La BCE prête à baisser à nouveau ses taux jeudi, la suite incertaine

Christine Lagarde, BCE © Getty Images

La baisse de l’inflation et la faiblesse de l’économie en zone euro justifient une nouvelle baisse des taux d’intérêt que la BCE devrait acter jeudi, sans s’engager sur le rythme de sa politique d’assouplissement monétaire.

L’institut monétaire a baissé ses taux en juin pour la première fois depuis 5 ans, après une phase de renchérissement du crédit sans précédent pour lutter contre une inflation exceptionnellement élevée, suite notamment à la guerre russe en Ukraine. Un mois plus tard, sa présidente Christine Lagarde tempérait les ardeurs et prônait la vigilance, justifiant une pause sur les taux par le chemin “cahoteux” de l’inflation.

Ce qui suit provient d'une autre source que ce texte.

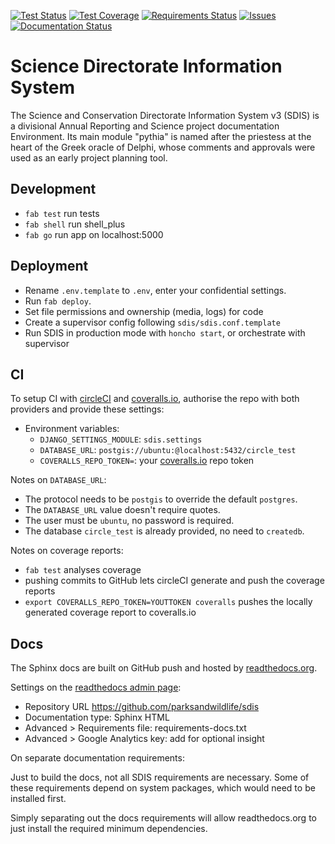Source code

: [![Test Status](https://circleci.com/gh/parksandwildlife/sdis.svg?style=svg)](https://circleci.com/gh/parksandwildlife/sdis)
[![Test Coverage](https://coveralls.io/repos/github/parksandwildlife/sdis/badge.svg?branch=master)](https://coveralls.io/github/parksandwildlife/sdis?branch=master)
[![Requirements Status](https://requires.io/github/florianm/wastd/requirements.svg?branch=master)](https://requires.io/github/florianm/wastd/requirements/?branch=master)
[![Issues](https://badge.waffle.io/parksandwildlife/sdis.svg?label=ready&title=Ready)](http://waffle.io/parksandwildlife/sdis)
[![Documentation Status](https://readthedocs.org/projects/sdis/badge/?version=latest)](http://sdis.readthedocs.io/?badge=latest)

Science Directorate Information System
======================================
The Science and Conservation Directorate Information System v3 (SDIS) is a
divisional Annual Reporting and Science project documentation Environment.
Its main module "pythia" is named after the priestess at the heart of the
Greek oracle of Delphi, whose comments and approvals were used as an early
project planning tool.

Development
-----------

* `fab test` run tests
* `fab shell` run shell\_plus
* `fab go` run app on localhost:5000

Deployment
----------

* Rename `.env.template` to `.env`, enter your confidential settings.
* Run `fab deploy`.
* Set file permissions and ownership (media, logs) for code
* Create a supervisor config following `sdis/sdis.conf.template`
* Run SDIS in production mode with `honcho start`, or orchestrate with supervisor

CI
---

To setup CI with [circleCI](https://circleci.com) and
[coveralls.io](https://coveralls.io), authorise the repo with both providers
and provide these settings:

* Environment variables:
    * `DJANGO_SETTINGS_MODULE`: `sdis.settings`
    * `DATABASE_URL`: `postgis://ubuntu:@localhost:5432/circle_test`
    * `COVERALLS_REPO_TOKEN=`: your [coveralls.io](https://coveralls.io) repo token

Notes on `DATABASE_URL`:

* The protocol needs to be `postgis` to override the default `postgres`.
* The `DATABASE_URL` value doesn't require quotes.
* The user must be `ubuntu`, no password is required.
* The database `circle_test` is already provided, no need to `createdb`.

Notes on coverage reports:

* `fab test` analyses coverage
* pushing commits to GitHub lets circleCI generate and push the coverage reports
* `export COVERALLS_REPO_TOKEN=YOUTTOKEN coveralls` pushes the locally generated
  coverage report to coveralls.io

Docs
----
The Sphinx docs are built on GitHub push and hosted by
[readthedocs.org](https://readthedocs.org/).

Settings on the [readthedocs admin page](https://readthedocs.org/projects/sdis/):

* Repository URL https://github.com/parksandwildlife/sdis
* Documentation type: Sphinx HTML
* Advanced > Requirements file: requirements-docs.txt
* Advanced > Google Analytics key: add for optional insight


On separate documentation requirements:

Just to build the docs, not all SDIS requirements are necessary. Some of these
requirements depend on system packages, which would need to be installed first.

Simply separating out the docs requirements will allow readthedocs.org to just
install the required minimum dependencies.
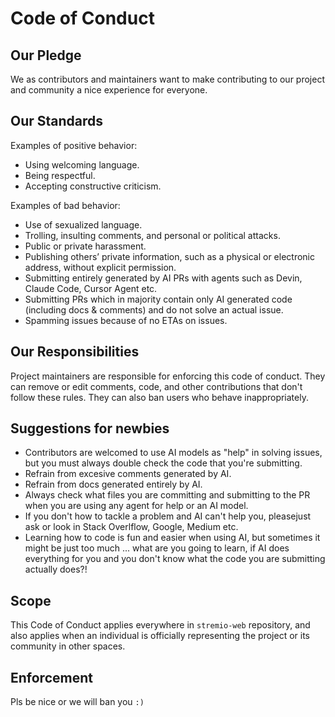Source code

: # Code of Conduct

## Our Pledge

We as contributors and maintainers want to make contributing to our project and community a nice experience for everyone.

## Our Standards

Examples of positive behavior:

- Using welcoming language.
- Being respectful.
- Accepting constructive criticism.

Examples of bad behavior:

- Use of sexualized language.
- Trolling, insulting comments, and personal or political attacks.
- Public or private harassment.
- Publishing others’ private information, such as a physical or electronic address, without explicit permission.
- Submitting entirely generated by AI PRs with agents such as Devin, Claude Code, Cursor Agent etc.
- Submitting PRs which in majority contain only AI generated code (including docs & comments) and do not solve an actual issue.
- Spamming issues because of no ETAs on issues.

## Our Responsibilities

Project maintainers are responsible for enforcing this code of conduct. They can remove or edit comments, code, and other contributions that don't follow these rules. They can also ban users who behave inappropriately.

## Suggestions for newbies

- Contributors are welcomed to use AI models as "help" in solving issues, but you must always double check the code that you're submitting.
- Refrain from excesive comments generated by AI.
- Refrain from docs generated entirely by AI.
- Always check what files you are committing and submitting to the PR when you are using any agent for help or an AI model.
- If you don't how to tackle a problem and AI can't help you, pleasejust ask or look in Stack Overlflow, Google, Medium etc.
- Learning how to code is fun and easier when using AI, but sometimes it might be just too much ... what are you going to learn, if AI does everything for you and you don't know what the code you are submitting actually does?!

## Scope

This Code of Conduct applies everywhere in `stremio-web` repository, and also applies when an individual is officially representing the project or its community in other spaces.

## Enforcement

Pls be nice or we will ban you `:)`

Mais l’été a renforcé les attentes de nouvelles baisses de taux, susceptibles de desserrer l’étau du crédit pour les ménages et les entreprises.

L’inflation a ralenti à 2,2% sur un an en août dans la zone euro et est même passée sous la cible de 2% dans les deux principales économies, la France et l’Allemagne, au moment où les hausses de salaires commencent à décélérer. Le gouverneur de la Banque de France, François Villeroy de Galhau, a déclaré fin août qu’une nouvelle baisse des taux de la BCE en septembre, après celle de juin, serait “juste et sage”.

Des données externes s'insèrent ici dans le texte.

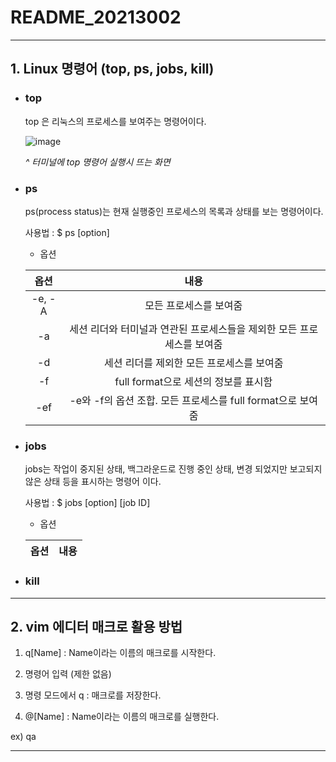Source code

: # README_20213002

***

## 1. Linux 명령어 (top, ps, jobs, kill)
- ### top
  top 은 리눅스의 프로세스를 보여주는 명령어이다. 
  
  ![image](https://user-images.githubusercontent.com/106478413/171334889-5c91d0a1-167d-4557-9207-e5b150962b7b.png)
   
   *^ 터미널에 top 명령어 실행시 뜨는 화면*
   
   
- ### ps
  ps(process status)는 현재 실행중인 프로세스의 목록과 상태를 보는 명령어이다.
  
  사용법 : $ ps [option]
  
  - 옵션
  
  |옵션|내용|
  |:---:|:---:|
  |-e, -A|모든 프로세스를 보여줌|
  |-a|세션 리더와 터미널과 연관된 프로세스들을 제외한 모든 프로세스를 보여줌|
  |-d|세션 리더를 제외한 모든 프로세스를 보여줌|
  |-f|full format으로 세션의 정보를 표시함|
  |-ef|-e와 -f의 옵션 조합. 모든 프로세스를 full format으로 보여줌|
  
  
- ### jobs
  jobs는 작업이 중지된 상태, 백그라운드로 진행 중인 상태, 변경 되었지만 보고되지 않은 상태 등을 표시하는 명령어 이다.
  
  사용법 : $ jobs [option] [job ID]
  
  - 옵션
  
  |옵션|내용|
  |:---:|:---:|
  
- ### kill

***

## 2. vim 에디터 매크로 활용 방법

1) q[Name] : Name이라는 이름의 매크로를 시작한다.

2) 명령어 입력 (제한 없음)

3) 명령 모드에서 q : 매크로를 저장한다.

4) @[Name] : Name이라는 이름의 매크로를 실행한다.

ex) qa

***
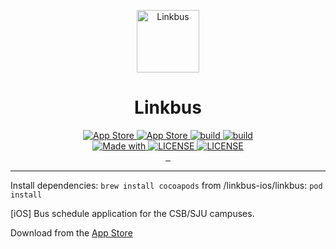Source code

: <p align="center"><img src="https://user-images.githubusercontent.com/20750745/98449204-e585f980-20ee-11eb-873f-0d8fbf29b185.png" alt="Linkbus" width="100" height="100"></p>


<h1 align="center">Linkbus</h1>

<div align="center">
  <!-- Made for iPhone -->
  <a href="https://apps.apple.com/us/app/linkbus/id1531257573">
    <img src="https://img.shields.io/badge/Made_For-iPhone-blue.svg" alt="App Store">
  </a>
  <!-- Version -->
  <a href="https://apps.apple.com/us/app/linkbus/id1531257573">
    <img src="https://badge.fury.io/gh/michaelcarroll%2Flinkbus-ios.svg" alt="App Store">
  </a>
  <!-- Build Status -->
  <a href="https://stats.uptimerobot.com/XnOnXhnpn2">
    <img src="https://img.shields.io/uptimerobot/status/m786324991-be97368f7f3b6614eec26594?label=Linkbus%20API" alt="build">
  </a>
  <!-- Build Status -->
  <a href="https://stats.uptimerobot.com/XnOnXhnpn2">
    <img src="https://img.shields.io/uptimerobot/status/m786324985-51d04fcadc623ecf27480738?label=CSB%2FSJU%20API" alt="build">
  </a>
<br>
  <!-- Made with -->
  <a href="https://developer.apple.com/swift/">
    <img src="https://img.shields.io/badge/Made_With-_Swift-blue.svg" alt="Made with">
  </a>
  <!-- Made with -->
  <a href="https://developer.apple.com/xcode/swiftui/">
    <img src="https://img.shields.io/badge/Made_With-_SwiftUI-9cf.svg" alt="LICENSE">
  </a>
  <!-- Made with -->
  <a href="https://firebase.google.com/">
    <img src="https://img.shields.io/badge/Powered_by-Firebase_🔥-red.svg" alt="LICENSE">
  </a>
  <br>
  <!-- GitHub contributors -->
  <a href="https://github.com/linkbus/linkbus-ios/graphs/contributors/">
    <img src="https://img.shields.io/github/contributors/linkbus/linkbus-ios.svg" alt="">
  </a>
  <!-- GitHub pull requests -->
  <a href="https://github.com/linkbus/linkbus-ios/pull/">
    <img src="https://img.shields.io/github/issues-pr/linkbus/linkbus-ios.svg" alt="">
  </a>
  <!-- GitHub pull requests closed -->
  <a href="https://github.com/linkbus/linkbus-ios/pull/">
    <img src="https://img.shields.io/github/issues-pr-closed/linkbus/linkbus-ios.svg" alt="">
  </a>
<br>
</div>

 ---

Install dependencies:
`brew install cocoapods`
from /linkbus-ios/linkbus:
`pod install`


[iOS] Bus schedule application for the CSB/SJU campuses.

Download from the [App Store](https://apps.apple.com/us/app/linkbus/id1531257573)

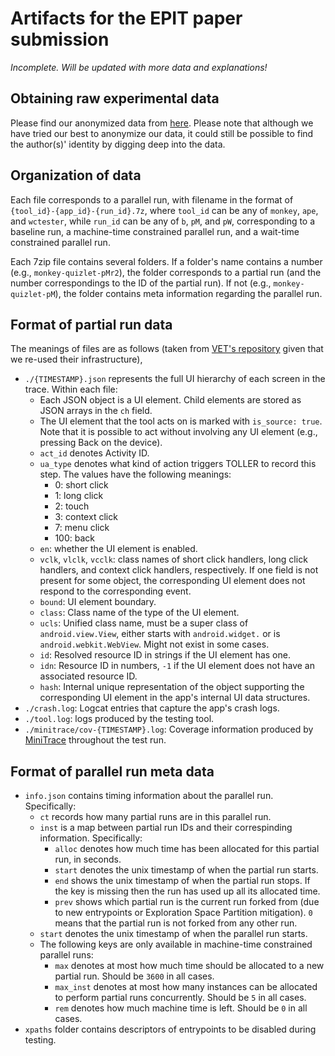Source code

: # Artifacts for the EPIT paper submission

*Incomplete. Will be updated with more data and explanations!*

## Obtaining raw experimental data

Please find our anonymized data from [here](https://github.com/EpitPaper/main/releases/tag/ase2022). Please note that although we have tried our best to anonymize our data, it could still be possible to find the author(s)' identity by digging deep into the data.

## Organization of data

Each file corresponds to a parallel run, with filename in the format of `{tool_id}-{app_id}-{run_id}.7z`, where `tool_id` can be any of `monkey`, `ape`, and `wctester`, while `run_id` can be any of `b`, `pM`, and `pW`, corresponding to a baseline run, a machine-time constrained parallel run, and a wait-time constrained parallel run.

Each 7zip file contains several folders. If a folder's name contains a number (e.g., `monkey-quizlet-pMr2`), the folder corresponds to a partial run (and the number correspondings to the ID of the partial run). If not (e.g., `monkey-quizlet-pM`), the folder contains meta information regarding the parallel run.

## Format of partial run data

The meanings of files are as follows (taken from [VET's repository](https://github.com/VET-UI-Testing/main) given that we re-used their infrastructure),

- `./{TIMESTAMP}.json` represents the full UI hierarchy of each screen in the trace. Within each file:
  - Each JSON object is a UI element. Child elements are stored as JSON arrays in the `ch` field.
  - The UI element that the tool acts on is marked with `is_source: true`. Note that it is possible to act without involving any UI element (e.g., pressing Back on the device).
  - `act_id` denotes Activity ID.
  - `ua_type` denotes what kind of action triggers TOLLER to record this step. The values have the following meanings:
    * 0: short click
    * 1: long click
    * 2: touch
    * 3: context click
    * 7: menu click
    * 100: back
  - `en`: whether the UI element is enabled.
  - `vclk`, `vlclk`, `vcclk`: class names of short click handlers, long click handlers, and context click handlers, respectively. If one field is not present for some object, the corresponding UI element does not respond to the corresponding event.
  - `bound`: UI element boundary.
  - `class`: Class name of the type of the UI element.
  - `ucls`: Unified class name, must be a super class of `android.view.View`, either starts with `android.widget.` or is `android.webkit.WebView`. Might not exist in some cases.
  - `id`: Resolved resource ID in strings if the UI element has one.
  - `idn`: Resource ID in numbers, `-1` if the UI element does not have an associated resource ID.
  - `hash`: Internal unique representation of the object supporting the corresponding UI element in the app's internal UI data structures.
- `./crash.log`: Logcat entries that capture the app's crash logs.
- `./tool.log`: logs produced by the testing tool.
- `./minitrace/cov-{TIMESTAMP}.log`: Coverage information produced by [MiniTrace](http://gutianxiao.com/ape/install-mini-tracing) throughout the test run.

## Format of parallel run meta data

- `info.json` contains timing information about the parallel run. Specifically:
  - `ct` records how many partial runs are in this parallel run.
  - `inst` is a map between partial run IDs and their correspinding information. Specifically:
    * `alloc` denotes how much time has been allocated for this partial run, in seconds.
    * `start` denotes the unix timestamp of when the partial run starts.
    * `end` shows the unix timestamp of when the partial run stops. If the key is missing then the run has used up all its allocated time.
    * `prev` shows which partial run is the current run forked from (due to new entrypoints or Exploration Space Partition mitigation). `0` means that the partial run is not forked from any other run.
  - `start` denotes the unix timestamp of when the parallel run starts.
  - The following keys are only available in machine-time constrained parallel runs:
    * `max` denotes at most how much time should be allocated to a new partial run. Should be `3600` in all cases.
    * `max_inst` denotes at most how many instances can be allocated to perform partial runs concurrently. Should be `5` in all cases.
    * `rem` denotes how much machine time is left. Should be `0` in all cases.
- `xpaths` folder contains descriptors of entrypoints to be disabled during testing.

Autre élément qui joue en ce sens, la croissance économique dans la zone euro a été révisée légèrement en baisse à 0,2%, pour le deuxième trimestre 2024, a indiqué vendredi l’agence de statistiques européenne Eurostat. De quoi alimenter les craintes sur l’affaiblissement de l’économie, au moment où l’Allemagne traverse une mauvaise passe et voit son Produit intérieur brut (PIB) reculer.

“Colombes” vs “faucons”

Jeudi, la BCE devrait donc selon toute attente baisser pour la deuxième fois le taux de dépôt, qui fait référence parmi ses trois taux directeurs et sert de base pour les conditions de crédit appliquées par les banques à l’économie. Ce taux devrait être abaissé de 25 points de base, pour passer à 3,50%. La discussion au sein du conseil des gouverneurs de la BCE portera aussi sur la suite à donner à l’assouplissement monétaire. Isabel Schnabel, membre du directoire de la BCE rangée parmi les “faucons” qui prônent une approche restrictive de la politique monétaire, a récemment appelé à un assouplissement “progressif et prudent”. Elle a rappelé que “l’inflation intérieure”, c’est-à-dire celle des biens et services produits localement, “reste élevée à 4,4%” en zone euro, en grande partie à cause des prix élevés dans les services. Chez les “colombes”, adeptes d’une approche plus souple, Piero Cipollone, autre membre du directoire, a souligné le “risque” d’être “trop restrictif”, alors que l’économie chancelle et que l’investissement patine, dans un entretien au Monde.

Christine Lagarde analysera jeudi les risques liés à la croissance et à l’inflation, mais elle devrait maintenir le principe de l’institut de s’appuyer sur les données pour agir sans s’engager à l’avance sur une trajectoire définie, selon les observateurs. Il n’y a pas besoin de changer le “récit sur la dépendance aux données (qui) a fonctionné” jusqu’à présent, observe Carsten Brzeski, chez ING.

Discipline budgétaire

Le Conseil des gouverneurs aura jeudi en main un nouveau jeu de prévisions macroéconomiques trimestrielles. “Une révision à la baisse de la croissance ou de l’inflation augmenterait la probabilité d’une accélération des baisses de taux, tandis qu’une révision à la hausse pousserait les faucons à demander moins de réductions supplémentaires”, analyse M. Brzeski.

La BCE soulignera aussi, comme toujours, l’importance d’une mise en œuvre rapide et complète des nouvelles règles budgétaires de l’UE, pour aider à garantir la stabilité des prix. Le message devrait surtout retentir aux oreilles du nouveau Premier ministre français, Michel Barnier, un pro-européen qui devra rassurer Bruxelles sur la réduction du déficit public de la France, encore bien au-dessus des limites fixées par le cadre européen.